===== SUPPLIED RECORDS
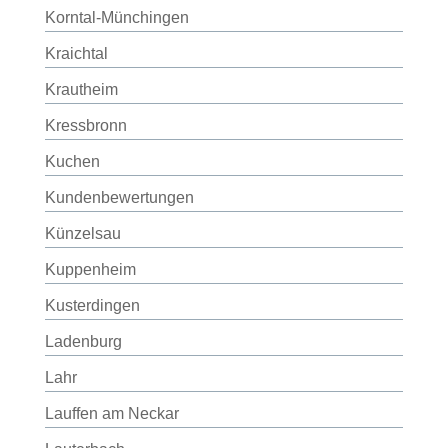
Korntal-Münchingen
Kraichtal
Krautheim
Kressbronn
Kuchen
Kundenbewertungen
Künzelsau
Kuppenheim
Kusterdingen
Ladenburg
Lahr
Lauffen am Neckar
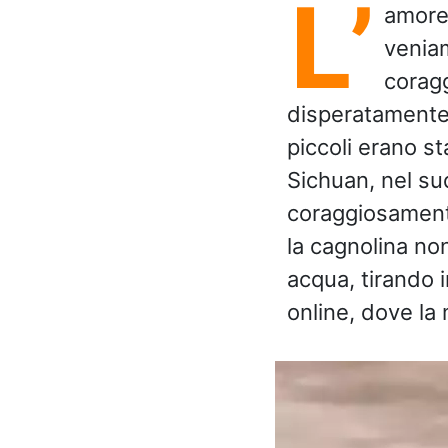
L’
amore
veniam
corag
disperatamente 
piccoli erano st
Sichuan, nel su
coraggiosamente
la cagnolina non
acqua, tirando i
online, dove la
==========
Take the entries above and restate them word for word, minus their images.

## [YOUR RESPONSE]
Korntal-Münchingen
Kraichtal
Krautheim
Kressbronn
Kuchen
Kundenbewertungen
Künzelsau
Kuppenheim
Kusterdingen
Ladenburg
Lahr
Lauffen am Neckar
L’
amore
veniam
corag
disperatamente 
piccoli erano st
Sichuan, nel su
coraggiosamente
la cagnolina non
acqua, tirando i
online, dove la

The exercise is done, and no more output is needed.